Pas de cantine pour les écoles libres [ La Capitale ]

Le conseiller communal Laurent Hacken (cdH), dénonce un traitement différencié entre les écoles officielles et les écoles libres de Forest. La commune n’accorderait pas les mêmes avantages sociaux aux deux réseaux ,particulièrement sur l’accès gratuit aux infrastructures scolaire ou encore sur l’organisation des repas chauds à la cantine. Le sujet a encore été débattu mardi au conseil communal.

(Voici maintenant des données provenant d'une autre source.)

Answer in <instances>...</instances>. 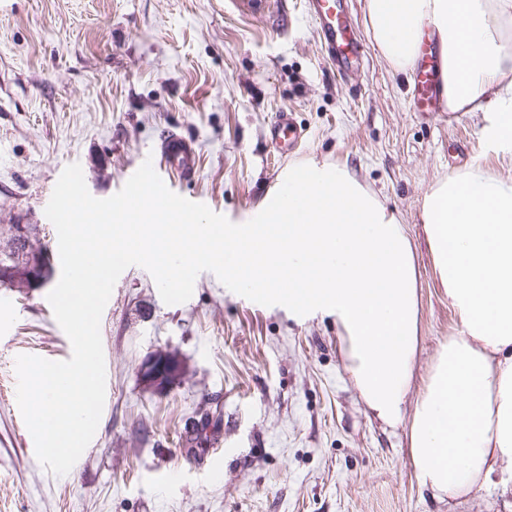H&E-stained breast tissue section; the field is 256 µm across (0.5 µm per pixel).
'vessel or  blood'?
Here are the masks:
<instances>
[{
  "label": "vessel or blood",
  "instance_id": "1",
  "mask_svg": "<svg viewBox=\"0 0 512 512\" xmlns=\"http://www.w3.org/2000/svg\"><path fill=\"white\" fill-rule=\"evenodd\" d=\"M346 0H311L307 13L316 26L320 41L330 62L342 76L353 74L363 58L362 40L347 18ZM441 65L432 47H425L413 69L415 109L422 113L442 111L440 96ZM269 137L280 151L294 149L302 137L293 112L281 111L269 128ZM163 159L181 177L194 175L197 151L191 141L179 133L165 136L159 146ZM124 198L161 206L181 223H194L196 207L175 195L163 179L154 162L147 161L135 168L127 177ZM101 201L91 200L82 190L79 180L67 177L54 191L50 219L56 226V247L60 257H67L71 250L74 225L83 223L86 216L104 209Z\"/></svg>",
  "mask_w": 512,
  "mask_h": 512
}]
</instances>
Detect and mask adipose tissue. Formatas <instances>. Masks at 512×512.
<instances>
[{"label": "adipose tissue", "mask_w": 512, "mask_h": 512, "mask_svg": "<svg viewBox=\"0 0 512 512\" xmlns=\"http://www.w3.org/2000/svg\"><path fill=\"white\" fill-rule=\"evenodd\" d=\"M367 35L394 71L407 72L432 38L451 112L483 113L489 146L512 152V0H364ZM280 196L264 198L222 248L207 224L136 211L120 231L86 224L73 240L75 295L84 306L133 251L168 274L223 259L245 287L286 297L301 313L335 316L342 362L370 416L403 427L419 484L461 499L499 478L512 494V179L470 167L438 177L421 203L433 271L459 330L437 352L414 406L420 345V269L401 216L347 166L289 164ZM64 366L27 363L23 396L55 463L74 464L99 413L93 334Z\"/></svg>", "instance_id": "adipose-tissue-1"}]
</instances>
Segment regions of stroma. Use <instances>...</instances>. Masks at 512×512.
Wrapping results in <instances>:
<instances>
[{"label":"stroma","instance_id":"1","mask_svg":"<svg viewBox=\"0 0 512 512\" xmlns=\"http://www.w3.org/2000/svg\"><path fill=\"white\" fill-rule=\"evenodd\" d=\"M283 109L305 132L287 156L268 144ZM483 125L471 112H414L409 74L371 45L341 81L306 0L266 18L233 0H0V248L27 224L53 249V189L73 171L86 195L116 201L99 223H123L128 174L158 160L172 131L199 151L197 175L173 184L199 202L202 223H241L289 162L315 159L347 166L419 243L438 176L478 162L512 177V153L488 146ZM52 264L40 289L0 286V512H512L491 484L462 503L419 486L403 429L366 413L334 316H298L220 263L197 266L175 299L137 252L114 269L92 328L96 439L58 471L30 444L20 371L73 356L56 299L70 265ZM419 266L421 379L459 325L427 250ZM155 352L183 369L163 391L140 376Z\"/></svg>","mask_w":512,"mask_h":512}]
</instances>
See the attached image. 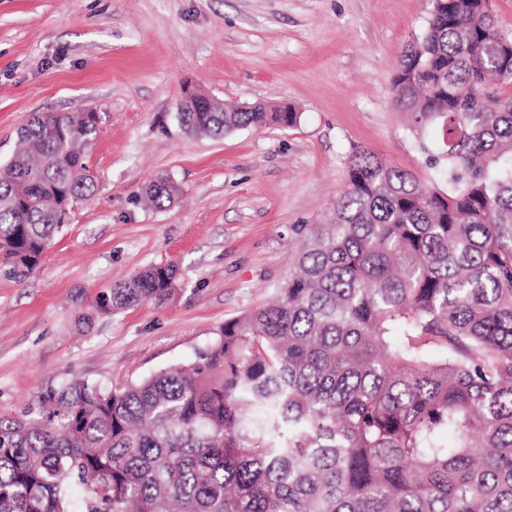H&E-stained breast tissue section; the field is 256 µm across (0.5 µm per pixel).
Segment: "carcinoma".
Listing matches in <instances>:
<instances>
[{
	"label": "carcinoma",
	"instance_id": "obj_1",
	"mask_svg": "<svg viewBox=\"0 0 512 512\" xmlns=\"http://www.w3.org/2000/svg\"><path fill=\"white\" fill-rule=\"evenodd\" d=\"M392 90L441 191L365 149L274 300L195 359L78 377L0 417V512H512V30L430 0ZM185 133L293 127L288 106L182 101ZM98 112H36L0 162V263L39 265L96 180ZM157 208L178 188H145ZM171 264L99 314L164 302ZM83 489L73 500L74 487Z\"/></svg>",
	"mask_w": 512,
	"mask_h": 512
}]
</instances>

Les avantages sociaux des écoles sont liés au Pacte scolaire qui impose aux communes de traiter de la même manière les établissements des réseaux officiel et libre. Parmi les avantages principaux, on retrouve la mise à disposition de cars scolaires pour les transports, l’accès aux infrastructures sportives gratuitement, organiser une surveillance sur le temps de midi et l’organisation des cantines. « C’est le point qui pose le plus problème », explique Laurent Hacken, chef de file cdH au conseil communal. « La commune finance la cantine pour les écoles communales et pas pour les écoles libres », dénonce-t-il. Laurent Hacken, a déjà interpellé le collège sur cette question à deux reprises. « La commune viole la loi et discrimine la moitié des élèves forestois », affirme le conseiller humaniste. Il insiste sur l’importance pour les écoles de pouvoir offrir des repas chauds. « C’est essentiel dans l’apprentissage d’une alimentation variée et équilibrée. »

Dans les écoles communales, grâce à l’intervention de la commune qui finance le programme de cantine à hauteur de 500.000 euros par an, les parents ne paient qu’une partie du coût réel des repas de leurs bambins. Laurent Hacken, ne comprend pas pourquoi les enfants des écoles du réseau libre ne pourraient pas profiter des mêmes avantages. « D’autant plus qu’à Forest, les écoles libres ne sont pas des écoles huppées et les écoles communales n’accueillent pas en majorité les enfants des familles plus précarisées. Le cas de l’école Saint-Antoine en est le meilleur exemple. » Pour Laurent Hacken, Forest ne respecte pas la loi et cette situation doit être régularisée. Pour l’instant, certaines écoles libres organisent un repas chaud mais font payer le prix complet aux parents ou proposent parfois un bol de soupe qu’elles prennent entièrement à leurs frais.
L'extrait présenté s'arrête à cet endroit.